> [Task to carry out] An exact copy of every entry is the required answer.

> [Supplied records]
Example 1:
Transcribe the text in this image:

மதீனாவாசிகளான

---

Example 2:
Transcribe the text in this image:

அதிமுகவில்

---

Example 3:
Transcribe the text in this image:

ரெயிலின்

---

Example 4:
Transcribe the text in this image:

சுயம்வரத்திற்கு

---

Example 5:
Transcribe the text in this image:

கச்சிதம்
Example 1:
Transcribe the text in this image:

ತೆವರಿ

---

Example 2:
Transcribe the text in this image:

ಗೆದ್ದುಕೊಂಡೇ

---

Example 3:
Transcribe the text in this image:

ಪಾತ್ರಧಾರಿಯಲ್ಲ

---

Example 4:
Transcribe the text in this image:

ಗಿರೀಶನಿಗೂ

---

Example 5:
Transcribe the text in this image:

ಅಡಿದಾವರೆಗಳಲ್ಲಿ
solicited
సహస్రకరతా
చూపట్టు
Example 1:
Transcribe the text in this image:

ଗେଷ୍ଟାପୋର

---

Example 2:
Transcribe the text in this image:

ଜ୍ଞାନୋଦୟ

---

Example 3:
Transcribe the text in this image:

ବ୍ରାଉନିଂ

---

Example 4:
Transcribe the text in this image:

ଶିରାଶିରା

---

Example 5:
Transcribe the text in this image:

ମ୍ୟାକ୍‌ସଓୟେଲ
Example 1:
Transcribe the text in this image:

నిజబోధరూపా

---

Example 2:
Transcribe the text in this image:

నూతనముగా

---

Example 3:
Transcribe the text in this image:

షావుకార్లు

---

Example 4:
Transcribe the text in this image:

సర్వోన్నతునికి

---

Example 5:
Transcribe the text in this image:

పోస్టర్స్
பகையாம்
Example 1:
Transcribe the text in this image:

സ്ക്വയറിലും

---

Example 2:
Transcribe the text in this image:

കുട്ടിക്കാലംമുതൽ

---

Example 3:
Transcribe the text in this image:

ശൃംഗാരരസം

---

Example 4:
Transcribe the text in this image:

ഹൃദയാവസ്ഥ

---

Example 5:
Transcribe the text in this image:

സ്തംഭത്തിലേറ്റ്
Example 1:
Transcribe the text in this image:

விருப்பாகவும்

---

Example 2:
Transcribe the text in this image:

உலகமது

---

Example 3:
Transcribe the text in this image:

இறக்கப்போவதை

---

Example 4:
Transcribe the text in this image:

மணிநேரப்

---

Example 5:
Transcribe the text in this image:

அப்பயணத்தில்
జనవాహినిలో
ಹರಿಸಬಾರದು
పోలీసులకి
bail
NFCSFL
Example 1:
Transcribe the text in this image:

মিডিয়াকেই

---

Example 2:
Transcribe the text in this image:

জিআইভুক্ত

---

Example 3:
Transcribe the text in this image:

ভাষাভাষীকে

> [Answer section]
Example 1:
Transcribe the text in this image:

மதீனாவாசிகளான

---

Example 2:
Transcribe the text in this image:

அதிமுகவில்

---

Example 3:
Transcribe the text in this image:

ரெயிலின்

---

Example 4:
Transcribe the text in this image:

சுயம்வரத்திற்கு

---

Example 5:
Transcribe the text in this image:

கச்சிதம்
Example 1:
Transcribe the text in this image:

ತೆವರಿ

---

Example 2:
Transcribe the text in this image:

ಗೆದ್ದುಕೊಂಡೇ

---

Example 3:
Transcribe the text in this image:

ಪಾತ್ರಧಾರಿಯಲ್ಲ

---

Example 4:
Transcribe the text in this image:

ಗಿರೀಶನಿಗೂ

---

Example 5:
Transcribe the text in this image:

ಅಡಿದಾವರೆಗಳಲ್ಲಿ
solicited
సహస్రకరతా
చూపట్టు
Example 1:
Transcribe the text in this image:

ଗେଷ୍ଟାପୋର

---

Example 2:
Transcribe the text in this image:

ଜ୍ଞାନୋଦୟ

---

Example 3:
Transcribe the text in this image:

ବ୍ରାଉନିଂ

---

Example 4:
Transcribe the text in this image:

ଶିରାଶିରା

---

Example 5:
Transcribe the text in this image:

ମ୍ୟାକ୍‌ସଓୟେଲ
Example 1:
Transcribe the text in this image:

నిజబోధరూపా

---

Example 2:
Transcribe the text in this image:

నూతనముగా

---

Example 3:
Transcribe the text in this image:

షావుకార్లు

---

Example 4:
Transcribe the text in this image:

సర్వోన్నతునికి

---

Example 5:
Transcribe the text in this image:

పోస్టర్స్
பகையாம்
Example 1:
Transcribe the text in this image:

സ്ക്വയറിലും

---

Example 2:
Transcribe the text in this image:

കുട്ടിക്കാലംമുതൽ

---

Example 3:
Transcribe the text in this image:

ശൃംഗാരരസം

---

Example 4:
Transcribe the text in this image:

ഹൃദയാവസ്ഥ

---

Example 5:
Transcribe the text in this image:

സ്തംഭത്തിലേറ്റ്
Example 1:
Transcribe the text in this image:

விருப்பாகவும்

---

Example 2:
Transcribe the text in this image:

உலகமது

---

Example 3:
Transcribe the text in this image:

இறக்கப்போவதை

---

Example 4:
Transcribe the text in this image:

மணிநேரப்

---

Example 5:
Transcribe the text in this image:

அப்பயணத்தில்
జనవాహినిలో
ಹರಿಸಬಾರದು
పోలీసులకి
bail
NFCSFL
Example 1:
Transcribe the text in this image:

মিডিয়াকেই

---

Example 2:
Transcribe the text in this image:

জিআইভুক্ত

---

Example 3:
Transcribe the text in this image:

ভাষাভাষীকে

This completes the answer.